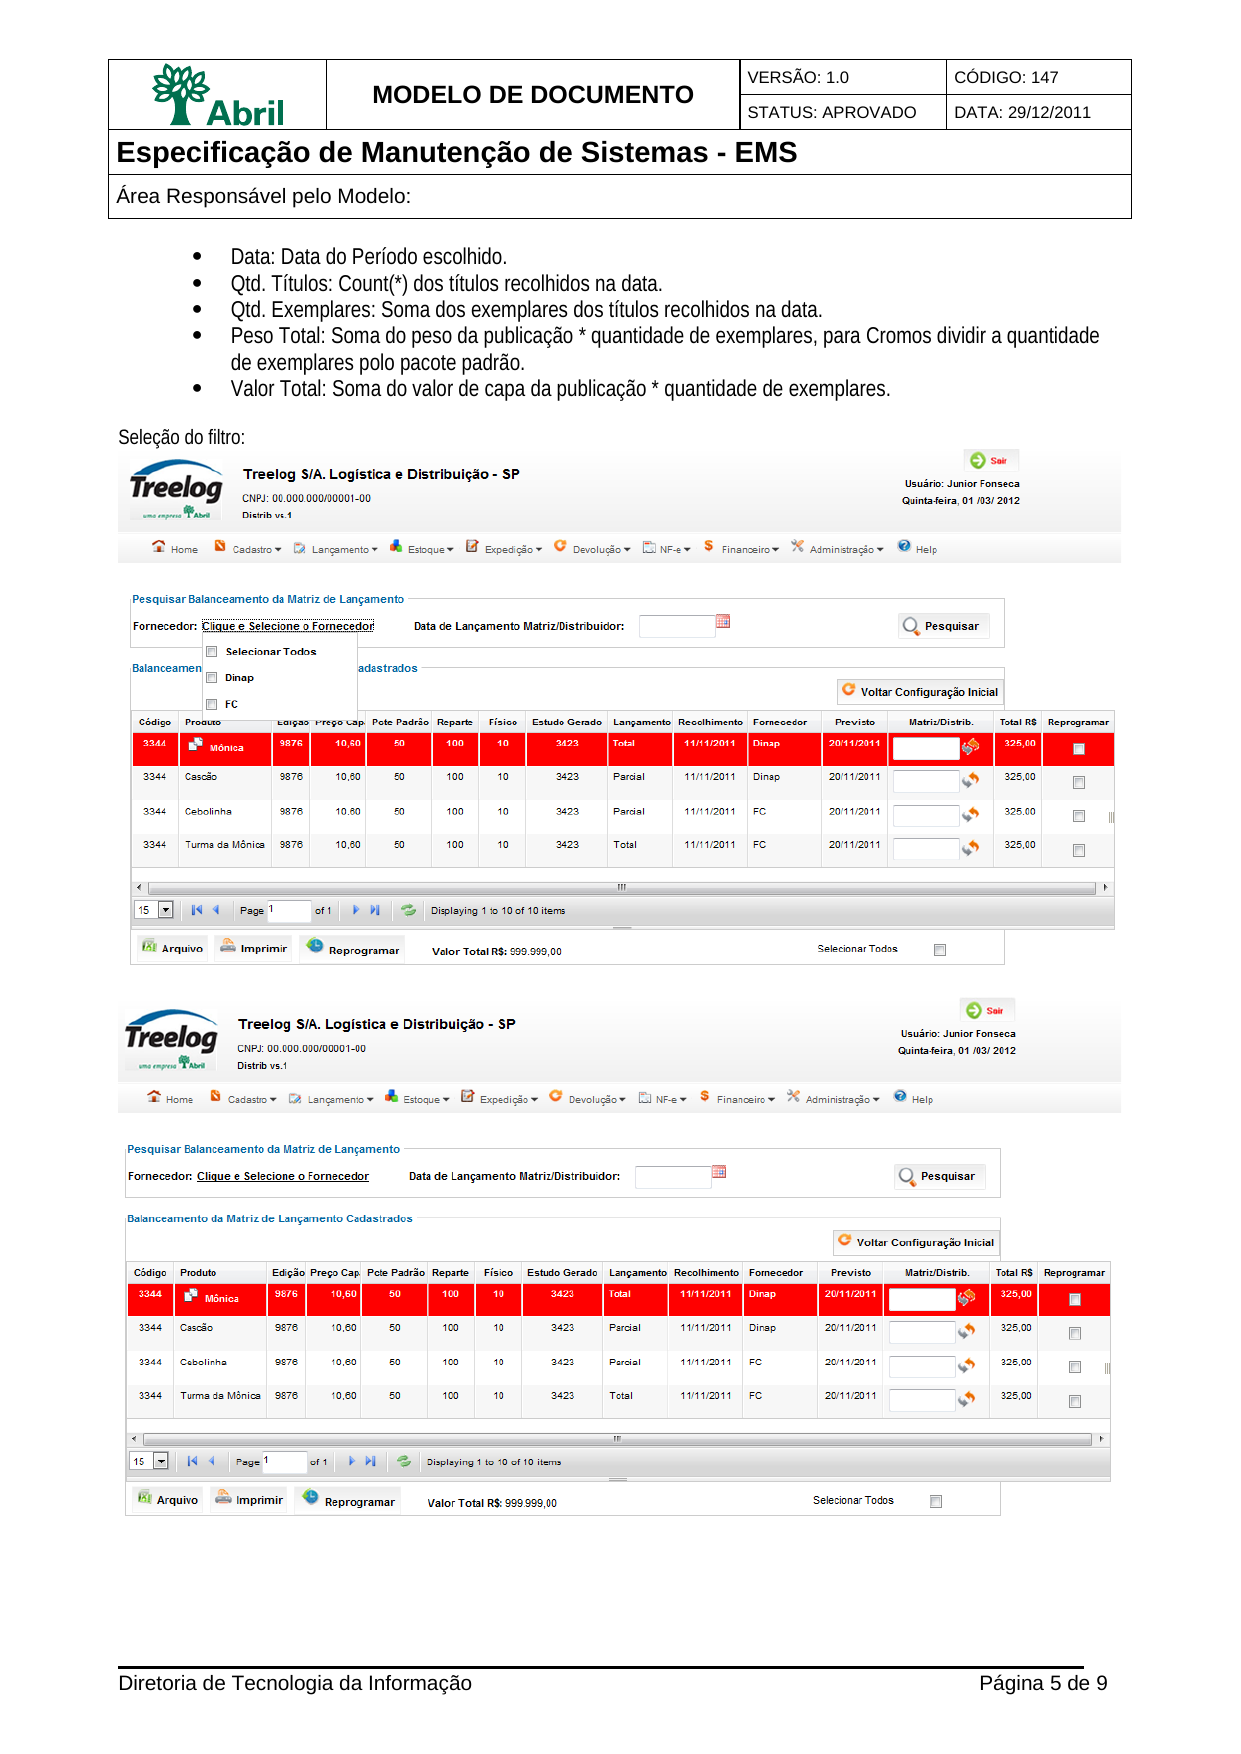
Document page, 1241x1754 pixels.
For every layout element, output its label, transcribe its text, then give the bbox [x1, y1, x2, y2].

list Qtd. Exemplares: Soma dos exemplares dos títulos recolhidos na data. [193, 296, 1122, 322]
picture [118, 997, 1122, 1535]
picture [118, 449, 1122, 974]
list Qtd. Títulos: Count(*) dos títulos recolhidos na data. [193, 269, 1122, 296]
text Seleção do filtro: [118, 425, 1122, 449]
list Peso Total: Soma do peso da publicação * quantidade de exemplares, para Cromos dividir a quantidade de exemplares polo pacote padrão. [193, 322, 1122, 375]
list Data: Data do Período escolhido. [193, 243, 1122, 269]
list Valor Total: Soma do valor de capa da publicação * quantidade de exemplares. [193, 375, 1122, 401]
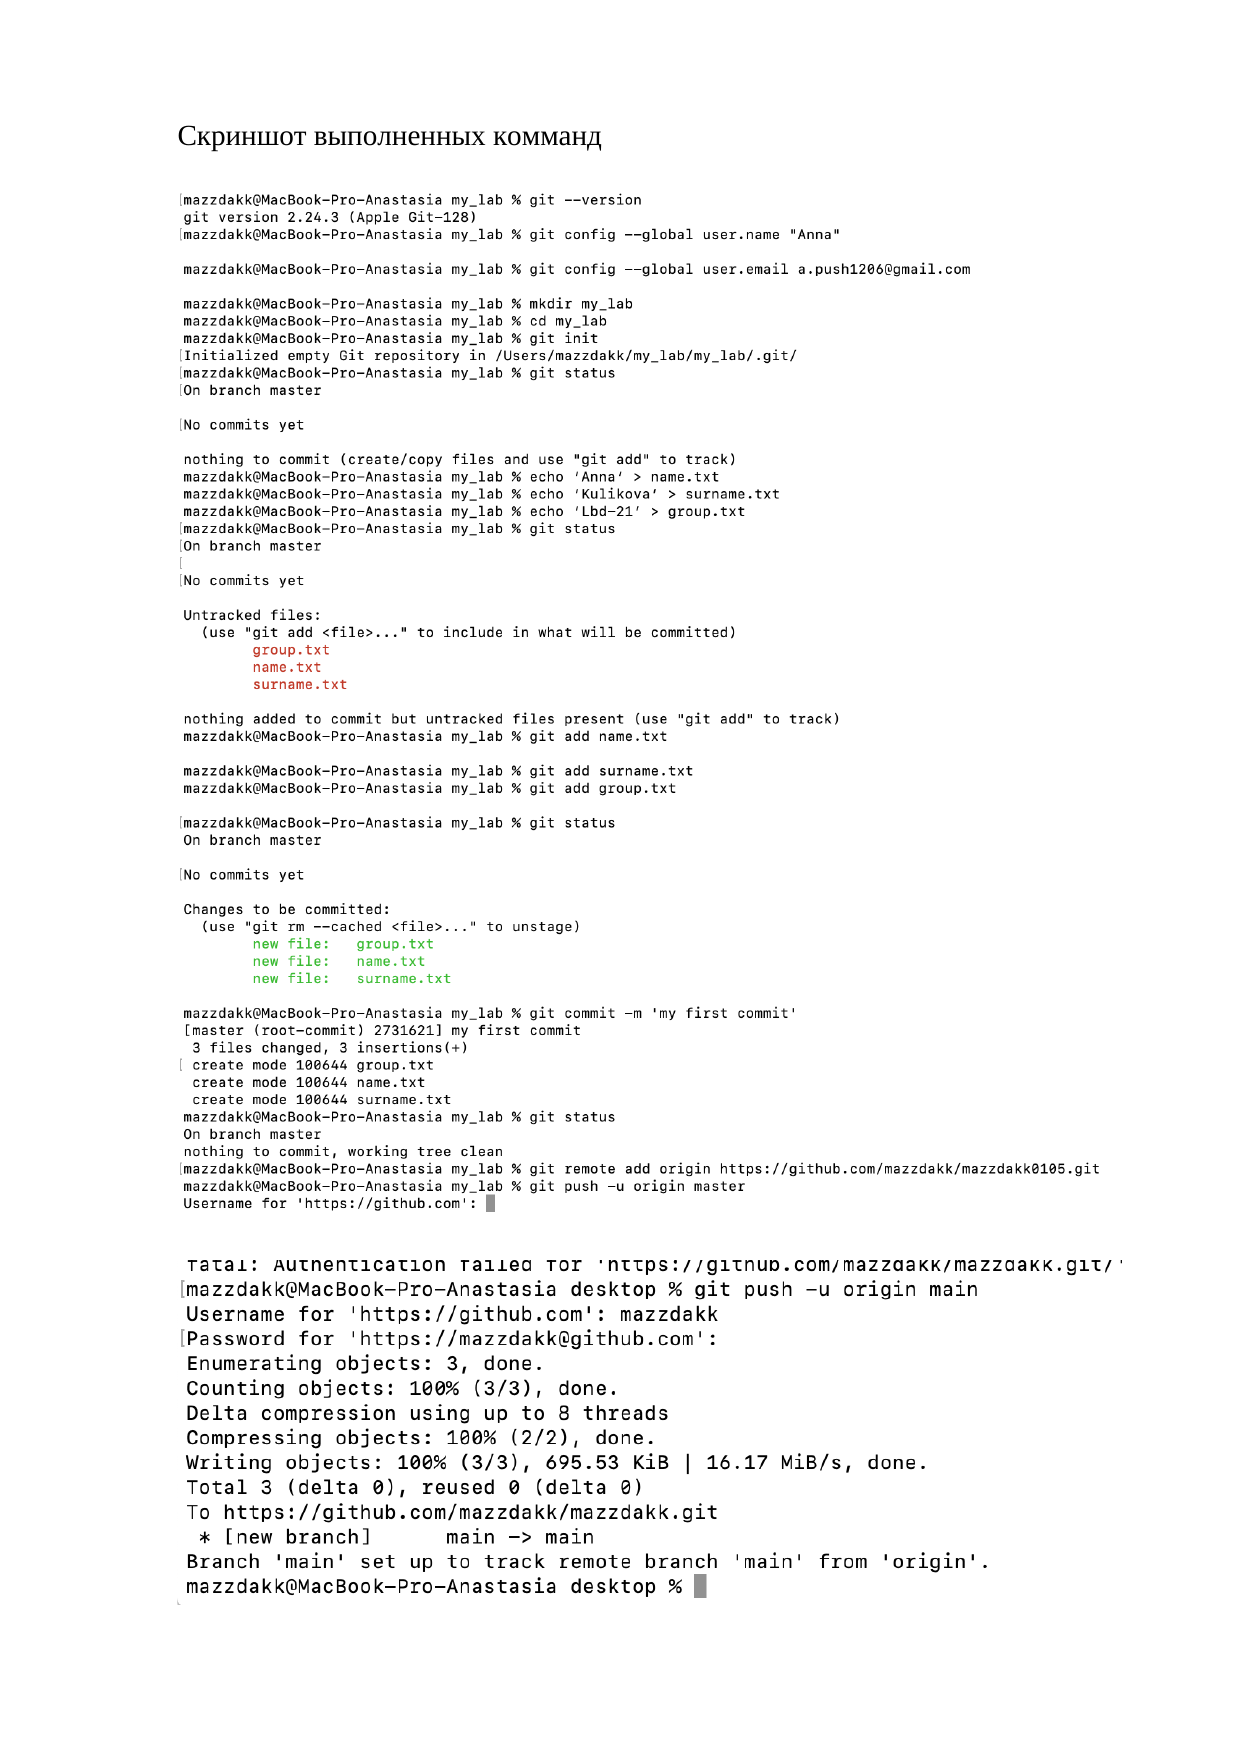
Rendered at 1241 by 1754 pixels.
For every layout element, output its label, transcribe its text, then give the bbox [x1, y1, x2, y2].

text Скриншот выполненных комманд [177, 118, 1152, 152]
picture [177, 182, 1152, 1230]
picture [177, 1260, 1152, 1605]
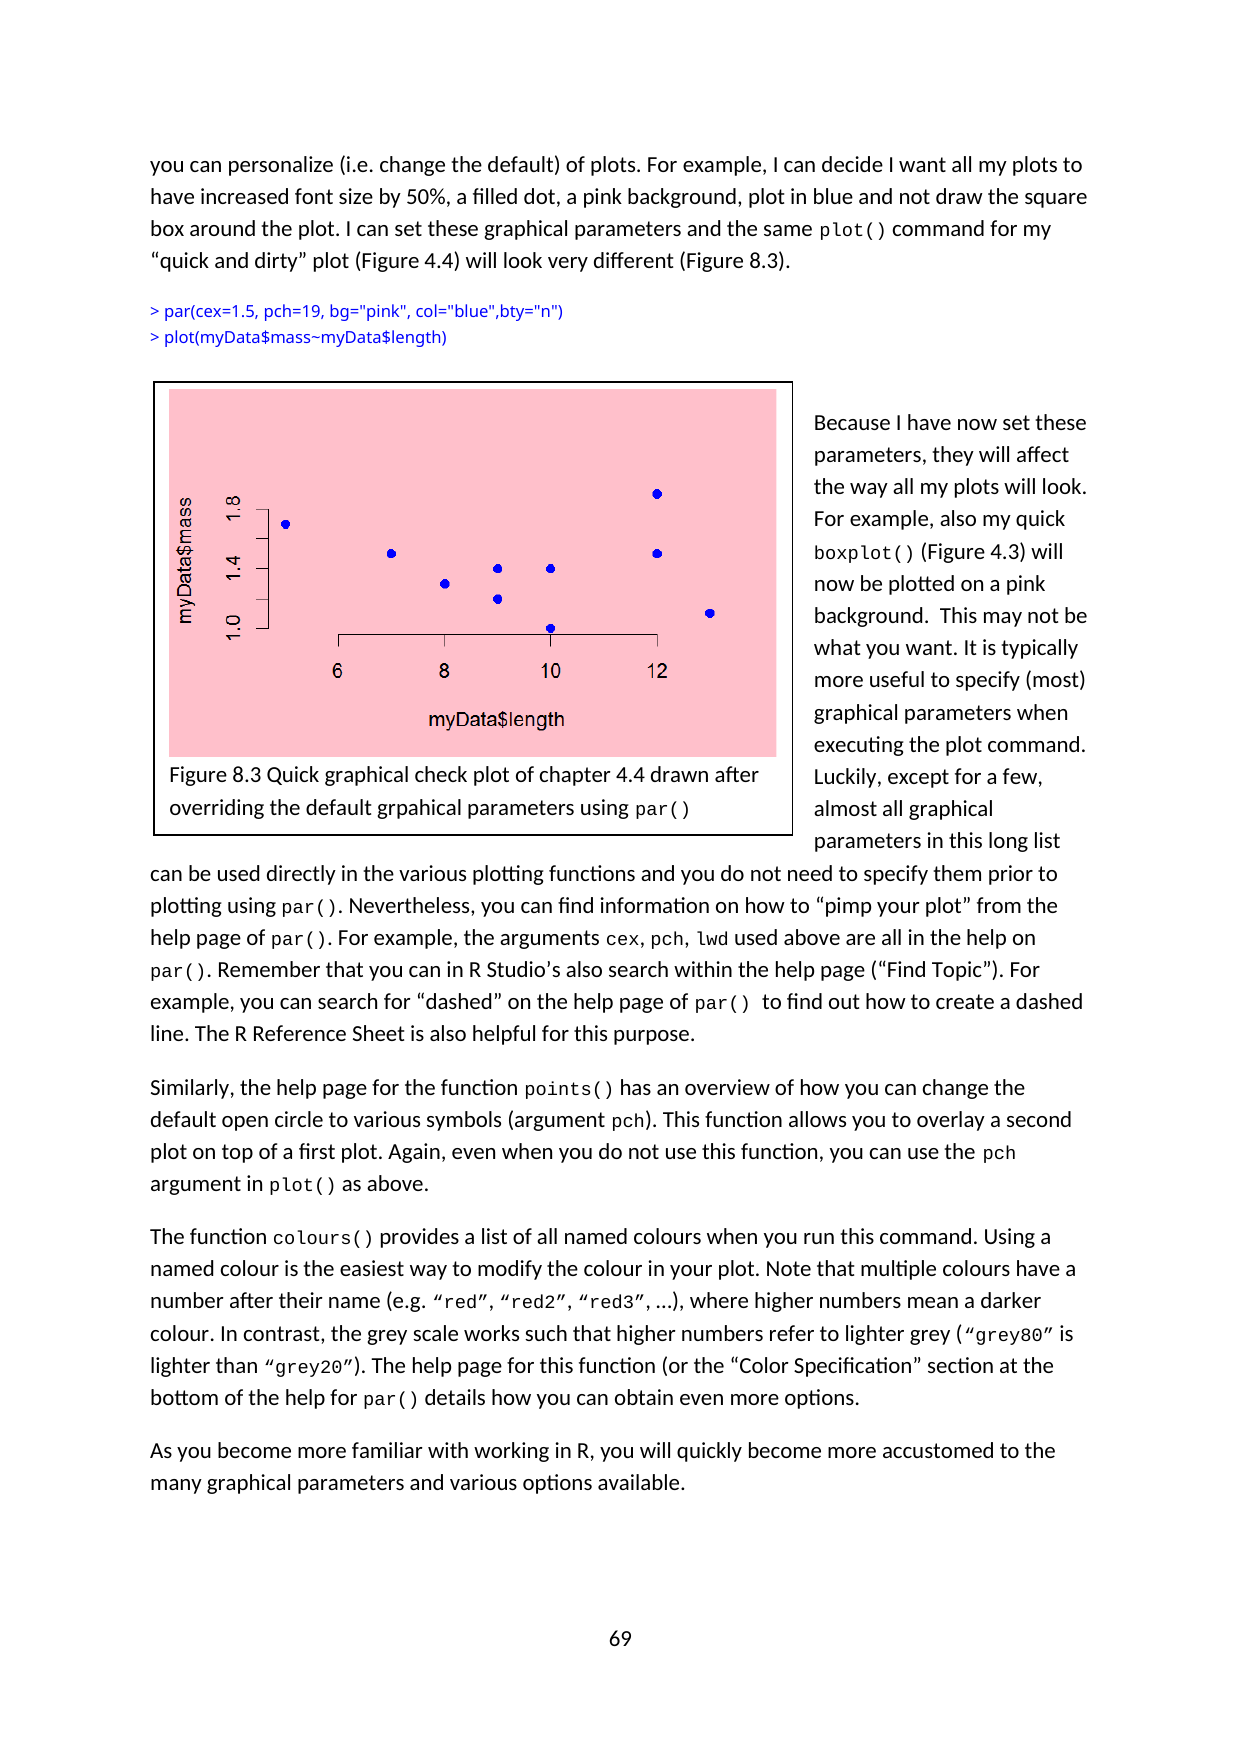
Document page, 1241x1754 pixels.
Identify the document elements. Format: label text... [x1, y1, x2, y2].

text The function colours() provides a list of all named colours when you run this command. Using a named colour is the easiest way to modify the colour in your plot. Note that multiple colours have a number after their name (e.g. “red”, “red2”, “red3”, …), where higher numbers mean a darker colour. In contrast, the grey scale works such that higher numbers refer to lighter grey (“grey80” is lighter than “grey20”). The help page for this function (or the “Color Specification” section at the bottom of the help for par() details how you can obtain even more options. [150, 1222, 1090, 1411]
text Similarly, the help page for the function points() has an overview of how you can change the default open circle to various symbols (argument pch). This function allows you to overlay a second plot on top of a first plot. Again, even when you do not use this function, you can use the pch argument in plot() as above. [150, 1073, 1090, 1197]
text As you become more familiar with working in R, you will quickly become more accustomed to the many graphical parameters and various options available. [150, 1436, 1090, 1496]
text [150, 150, 1090, 274]
text > par(cex=1.5, pch=19, bg="pink", col="blue",bty="n") [150, 299, 1090, 322]
text > plot(myData$mass~myData$length) [150, 326, 1090, 348]
picture [169, 389, 777, 757]
text Because I have now set these parameters, they will affect the way all my plots will look. For example, also my quick boxplot() (Figure 4.3) will now be plotted on a pink background. This may not be what you want. It is typically more useful to specify (most) graphical parameters when executing the plot command. Luckily, except for a few, almost all graphical parameters in this long list can be used directly in the various plotting functions and you do not need to specify them prior to plotting using par(). Nevertheless, you can find information on how to “pimp your plot” from the help page of par(). For example, the arguments cex, pch, lwd used above are all in the help on par(). Remember that you can in R Studio’s also search within the help page (“Find Topic”). For example, you can search for “dashed” on the help page of par() to find out how to create a dashed line. The R Reference Sheet is also helpful for this purpose. [150, 408, 1090, 1048]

Assigned task
Repeat each entry above exactly. Omit the pictures.

Task solution
Document page, 1241x1754 pixels.
For every layout element, output its label, transcribe its text, then give the bbox [x1, y1, x2, y2].

list Qtd. Exemplares: Soma dos exemplares dos títulos recolhidos na data. [193, 296, 1122, 322]
picture [118, 997, 1122, 1535]
picture [118, 449, 1122, 974]
list Qtd. Títulos: Count(*) dos títulos recolhidos na data. [193, 269, 1122, 296]
text Seleção do filtro: [118, 425, 1122, 449]
list Peso Total: Soma do peso da publicação * quantidade de exemplares, para Cromos dividir a quantidade de exemplares polo pacote padrão. [193, 322, 1122, 375]
list Data: Data do Período escolhido. [193, 243, 1122, 269]
list Valor Total: Soma do valor de capa da publicação * quantidade de exemplares. [193, 375, 1122, 401]
Rendered at 1241 by 1754 pixels.
For every layout element, output its label, transcribe its text, then give the bbox [x1, y1, x2, y2].

text Скриншот выполненных комманд [177, 118, 1152, 152]
picture [177, 182, 1152, 1230]
picture [177, 1260, 1152, 1605]
Document page, 1241x1754 pixels.
Identify the document elements. Format: label text... [x1, y1, x2, y2].

text The function colours() provides a list of all named colours when you run this command. Using a named colour is the easiest way to modify the colour in your plot. Note that multiple colours have a number after their name (e.g. “red”, “red2”, “red3”, …), where higher numbers mean a darker colour. In contrast, the grey scale works such that higher numbers refer to lighter grey (“grey80” is lighter than “grey20”). The help page for this function (or the “Color Specification” section at the bottom of the help for par() details how you can obtain even more options. [150, 1222, 1090, 1411]
text Similarly, the help page for the function points() has an overview of how you can change the default open circle to various symbols (argument pch). This function allows you to overlay a second plot on top of a first plot. Again, even when you do not use this function, you can use the pch argument in plot() as above. [150, 1073, 1090, 1197]
text As you become more familiar with working in R, you will quickly become more accustomed to the many graphical parameters and various options available. [150, 1436, 1090, 1496]
text [150, 150, 1090, 274]
text > par(cex=1.5, pch=19, bg="pink", col="blue",bty="n") [150, 299, 1090, 322]
text > plot(myData$mass~myData$length) [150, 326, 1090, 348]
picture [169, 389, 777, 757]
text Because I have now set these parameters, they will affect the way all my plots will look. For example, also my quick boxplot() (Figure 4.3) will now be plotted on a pink background. This may not be what you want. It is typically more useful to specify (most) graphical parameters when executing the plot command. Luckily, except for a few, almost all graphical parameters in this long list can be used directly in the various plotting functions and you do not need to specify them prior to plotting using par(). Nevertheless, you can find information on how to “pimp your plot” from the help page of par(). For example, the arguments cex, pch, lwd used above are all in the help on par(). Remember that you can in R Studio’s also search within the help page (“Find Topic”). For example, you can search for “dashed” on the help page of par() to find out how to create a dashed line. The R Reference Sheet is also helpful for this purpose. [150, 408, 1090, 1048]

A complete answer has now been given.